The organization and contents of this project folder are as follows:
- root - contains my working project code, algorithm code, project proposal, project report, and .html grab of my project code at end of project
-
- .ipynb_checkpoints - contains saved checkpoints for Jupyter Notebook
-
- audio - contains lists of partitioned data sets and audio subfolder
-
-
- audio - folder for downloaded Speech Command Dataset .wav files; files were organized in subfolders by word
-
-
- data - contains decoded audio data of each paritioned dataset formatted as a collection of (79,12) Numpy arrays of mel frequency cepstral coefficient; also contains targets formatted as (1,11) one-hot encoded arrays
-
- models - contains 81 trained models in .hdf5 format; models consist of combination of 3 model architectures, 3 different dropout rates, 3 different learning rates, and 3 different leaky ReLU alphas; the weights of each model minimized validation data log loss either naturally or due to early stopping
-
- tyler_audio - contains 30 audio clips of me saying each of the 30 words in the Speech Commands Dataset once; these files were used by me to demonstrate and review the final algorithm
To run any of the code found in this project, the following libaries must be downloaded in your environment:
- SciPy (v0.19.1) - Python's scientific computing library; used in this project to directly decode PCM-encoded audio files at a rate of 16000 Mbps and to perform Discrete Cosine Transforms during MFCC calculations
- Numpy (v1.13.3) - library useful for handling and processing arrays of values and objects; used in this project to manage data and for performing Discrete Fourier Transforms during MFCC calculations
- Keras (v2.1.6) with TensorFlow (v1.8.0) backend - Keras provides a high-level programming interface for deep learning and neural network development; Keras runs on top of TensorFlow, a library and engine for dataflow programming; used in this project to develop and train the neural networks and for one-hot encoding all target labels
- Glob - standard Python file searching library; used in this project to extrapolate filenames and paths for all audio files
- OS - standard Python operating system interface; used in this project to combine strings and values into valid file pathnames
- Math - standard Python mathematical functions; used in this project to calculate frequency bins in MFCC calculations
In this project, Keras requires Tensorflow as the backend.
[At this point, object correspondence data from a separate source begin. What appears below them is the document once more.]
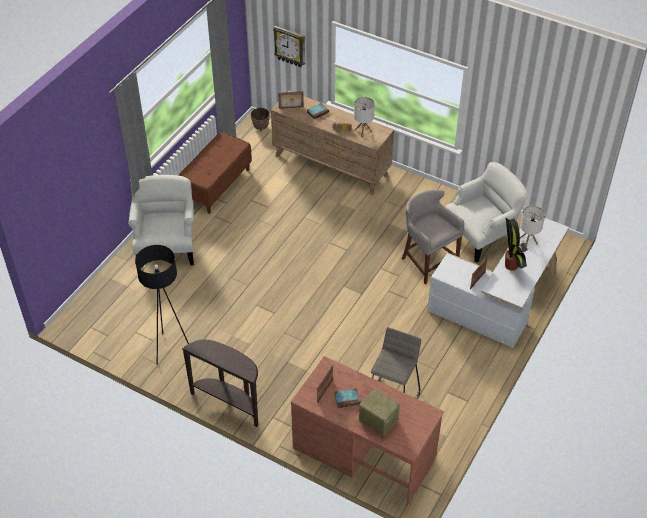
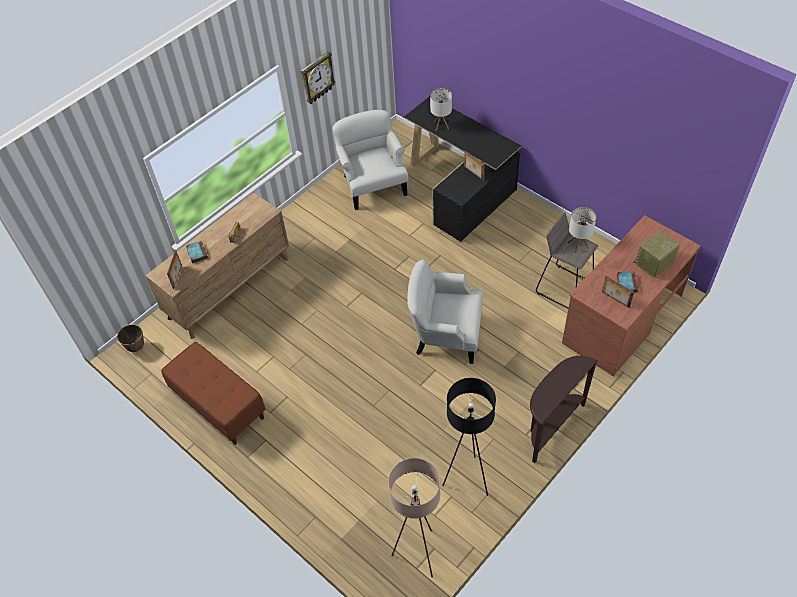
camera: 75 degrees left, 5 degrees up
white armchair [128,175,194,265] -> white armchair moved to [407,260,483,364]
wall clock [273,26,305,68] -> wall clock moved to [301,51,336,104]
table lamp [354,97,375,137] -> table lamp moved to [568,207,596,253]
grey stool [402,189,464,285] -> none
white desk [427,218,569,348] -> black desk [404,96,521,242]
potted plant [505,218,527,271] -> none
none -> beige floor lamp [388,458,440,578]

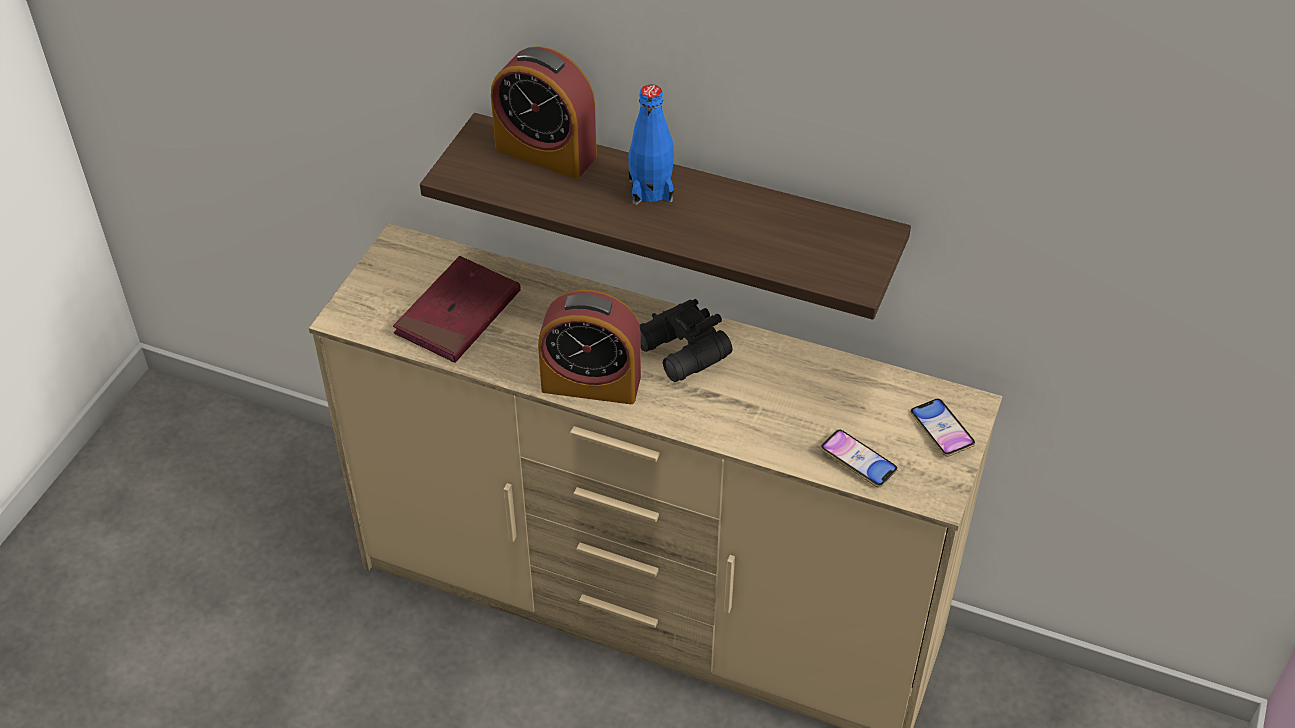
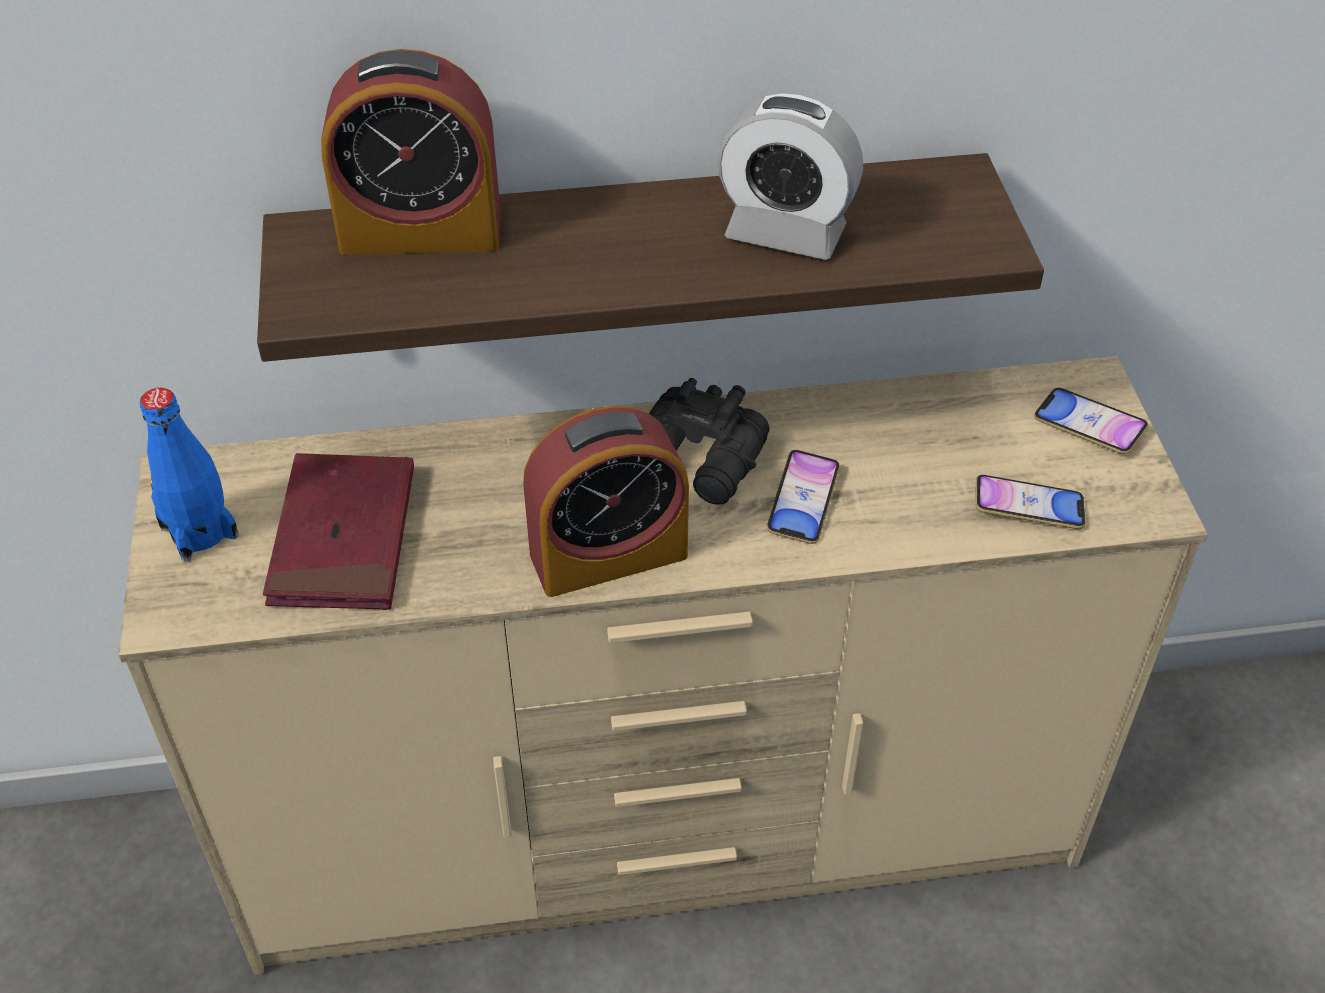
camera: 30 degrees left, 0 degrees up
blue bottle [628,84,674,205] -> blue bottle moved to [140,388,239,562]
none -> alarm clock [718,93,863,260]
none -> phone [766,450,840,544]

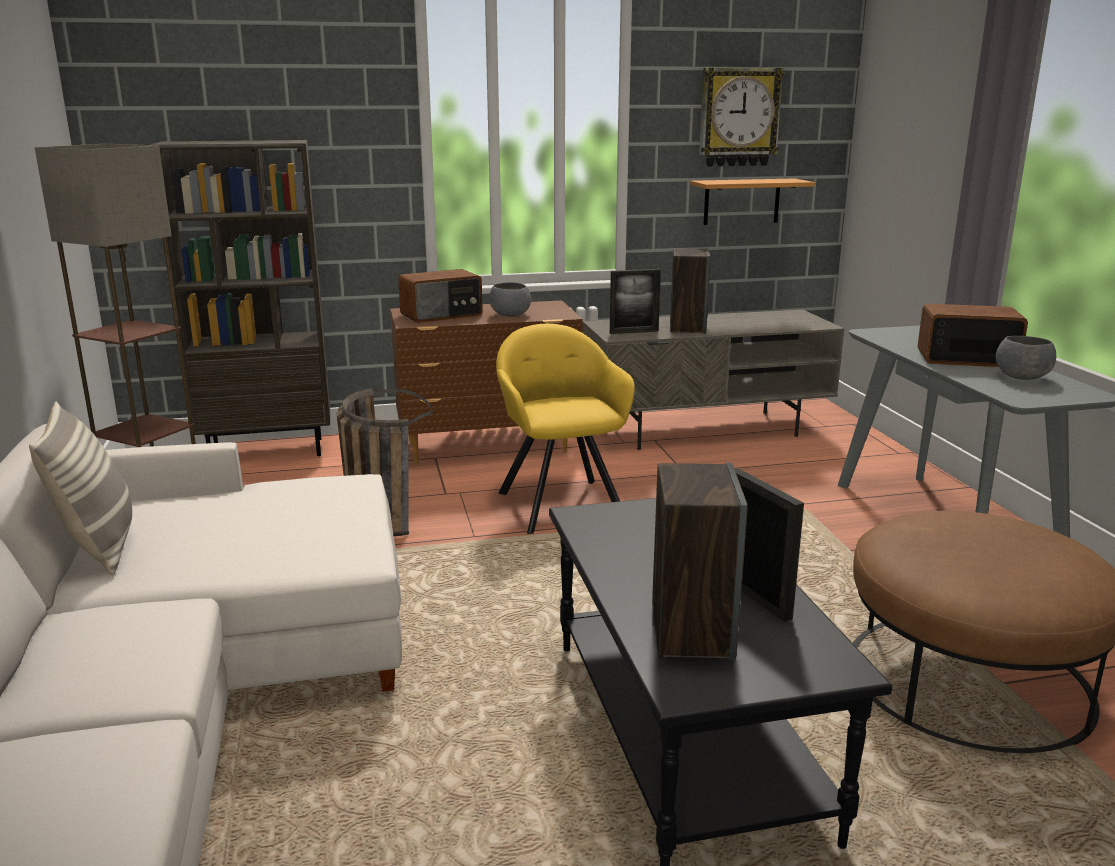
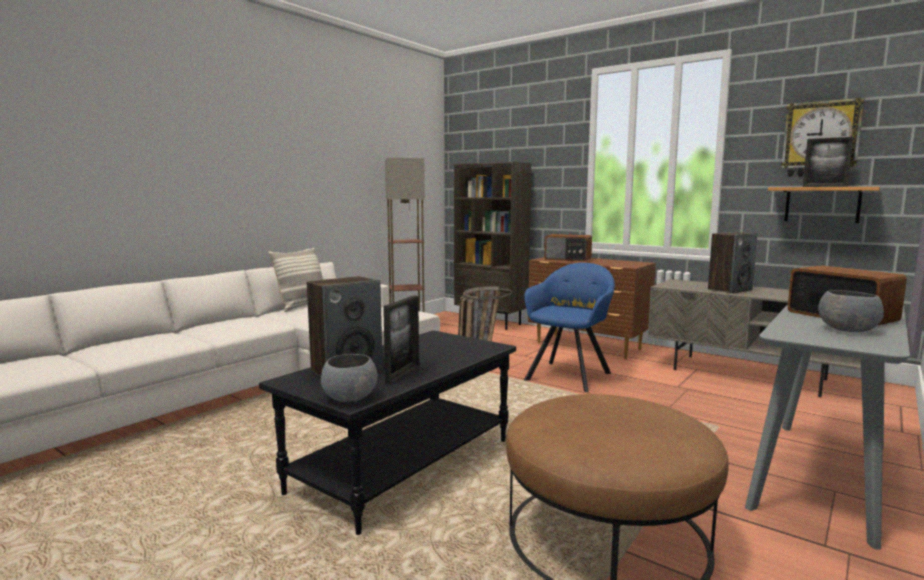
camera: 50 degrees right, 10 degrees down
grey bowl [489,282,531,317] -> grey bowl moved to [321,354,377,402]
yellow armchair [496,324,635,534] -> blue armchair [524,263,615,392]
picture frame [610,269,661,334] -> picture frame moved to [803,137,854,187]

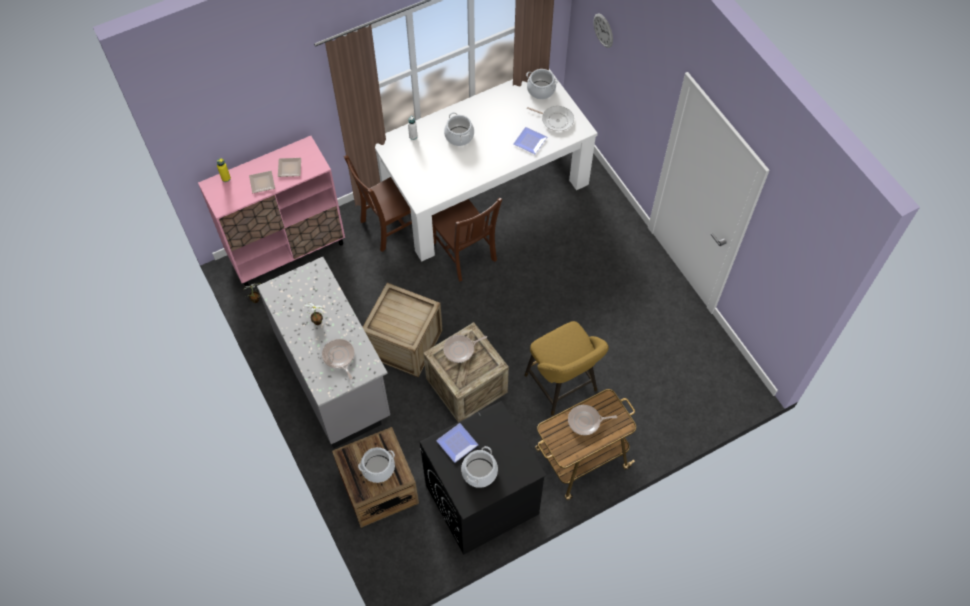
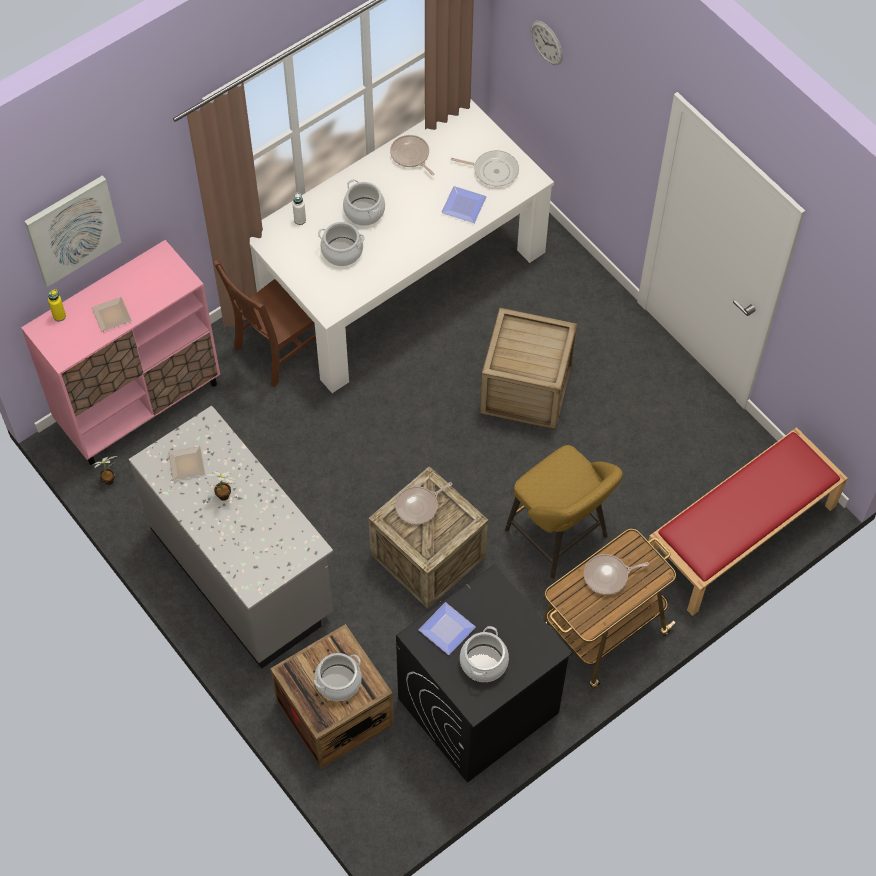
camera: 10 degrees left, 0 degrees up
plate [278,158,301,177] -> plate moved to [168,446,205,480]
frying pan [322,339,354,380] -> frying pan moved to [390,135,435,176]
crate [363,283,442,377] -> crate moved to [480,308,577,430]
brown chair [432,198,502,282] -> none
cooking pot [526,69,558,99] -> cooking pot moved to [318,222,365,266]
none -> picture [24,175,121,287]
none -> red bench [647,427,848,616]

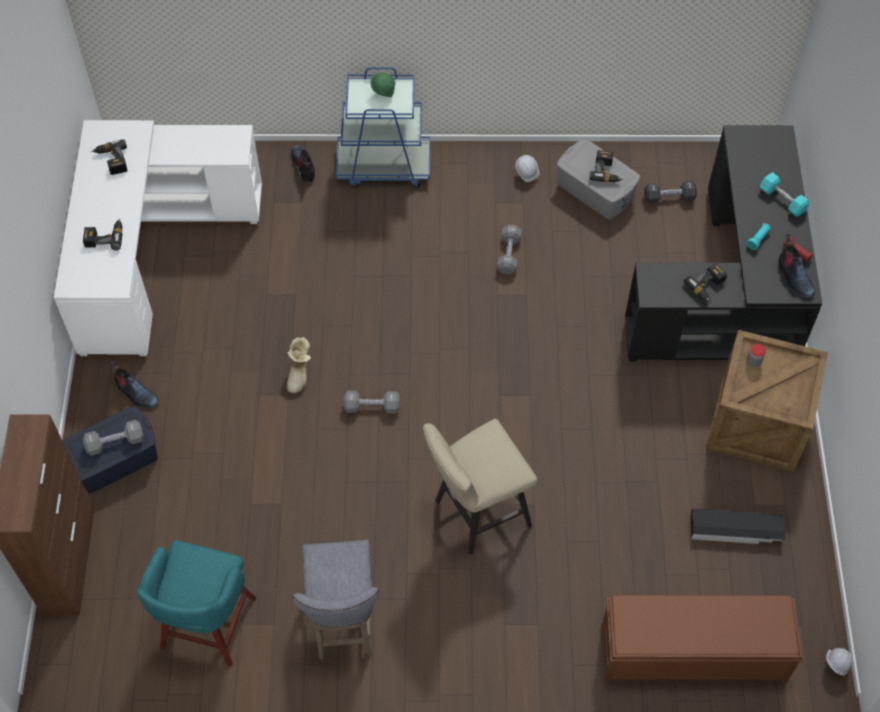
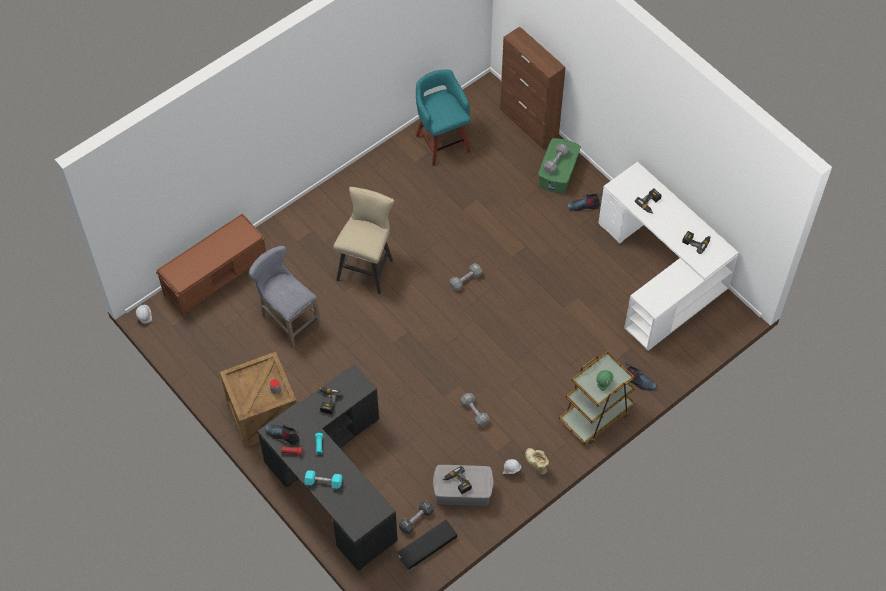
camera: 140 degrees right, 0 degrees up
blue storage box [63,406,158,493] -> green storage box [538,138,581,194]
boot [286,337,311,393] -> boot moved to [525,448,549,475]
grey stool [292,540,379,659] -> grey stool moved to [249,245,321,349]
blue cart [335,67,430,188] -> brown cart [559,351,635,444]
black storage box [691,509,785,544] -> black storage box moved to [397,520,457,570]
To set TensorFlow as the backend, define the environment variable KERAS_BACKEND in your iPython kernel:
KERAS_BACKEND=tensorflow python -c "from keras import backend"
Additional documentation on Keras's backend may be found at https://keras.io/backend/.
Once setup and data downloaded and organized in appropriate folders, use the Jupyter Notebook and sequentially run the cells of either the project code or the algorithm code.